Carl Icahn, billionaire hedge fund manager, has headed for the exits, along with other managers who have decided that the headaches of risking other people’s money are not worth it.
According to Reuters, the 75-year-old magnate has taken the step of returning outsiders’ money that was invested in his Icahn Capital Hedge Fund. That amounts to approximately $1.75 billion out of $7 billion.
Icahn’s investors received a six-paragraph-long letter, a copy of which accompanied the regulatory filing, that said in part: "While it may sound 'corny' to some, the losses that were incurred by investors in our funds in 2008 bothered me a great deal more, in many respects, than my own losses. I do not wish to be responsible to limited partners through another possible market crisis."
Icahn was proud of the fact that during the financial crisis, when many managers restricted withdrawals, he allowed his investors to withdraw their money.
The letter also warned of potential rough seas ahead in the markets: "While we are not forecasting renewed market dislocation, this possibility cannot be dismissed."

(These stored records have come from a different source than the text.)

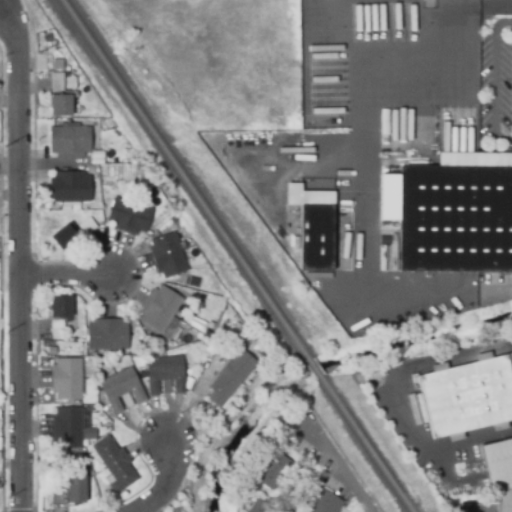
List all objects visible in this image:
road: (498, 7)
road: (437, 41)
road: (27, 57)
power tower: (34, 58)
building: (56, 64)
road: (491, 78)
building: (55, 82)
building: (59, 98)
road: (8, 103)
building: (59, 104)
building: (69, 140)
building: (70, 142)
power tower: (2, 145)
road: (366, 172)
railway: (184, 180)
building: (69, 186)
building: (70, 188)
building: (451, 212)
building: (128, 216)
building: (457, 216)
building: (128, 217)
building: (313, 226)
building: (315, 229)
building: (62, 234)
building: (72, 235)
building: (166, 254)
building: (167, 256)
road: (19, 264)
road: (65, 278)
road: (417, 292)
building: (59, 306)
building: (157, 307)
building: (159, 310)
building: (62, 317)
power tower: (5, 332)
building: (105, 334)
building: (107, 335)
power tower: (36, 364)
railway: (314, 368)
road: (404, 372)
building: (163, 375)
building: (164, 375)
building: (66, 378)
building: (228, 378)
building: (230, 379)
building: (66, 380)
building: (119, 388)
building: (119, 390)
building: (463, 396)
building: (468, 399)
building: (67, 428)
building: (68, 428)
railway: (366, 444)
road: (444, 454)
road: (337, 460)
building: (113, 464)
building: (269, 464)
building: (115, 465)
building: (270, 470)
building: (502, 476)
building: (504, 477)
road: (165, 481)
building: (74, 488)
building: (70, 492)
power tower: (8, 497)
building: (323, 502)
building: (325, 503)
building: (256, 505)
building: (259, 507)
building: (279, 511)
building: (284, 511)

While Icahn's choices have not always done well—approximately two-thirds of the companies he's gone after have dropped about 60% in value—overall returns have been good and so far in 2011 the fund gained 8.7%. Average funds have only risen by 2.08% during the same two-month period. The news was a shock to the market, because Icahn had given no indication in interviews that he was even considering such an action.
Other hedge fund managers who have taken similar actions are Stanley Druckenmiller, a protégé of George Soros, and Chris Shumway, a former employee of Julian Robertson. Both have returned money to investors recently.
Perhaps Dodd-Frank is to blame. Funds with more than $150 million in client assets will have to register with the SEC later this year.
The firm also saw the announcement in December of the departure of Keith Meister, who left to start his own firm with backing from Soros.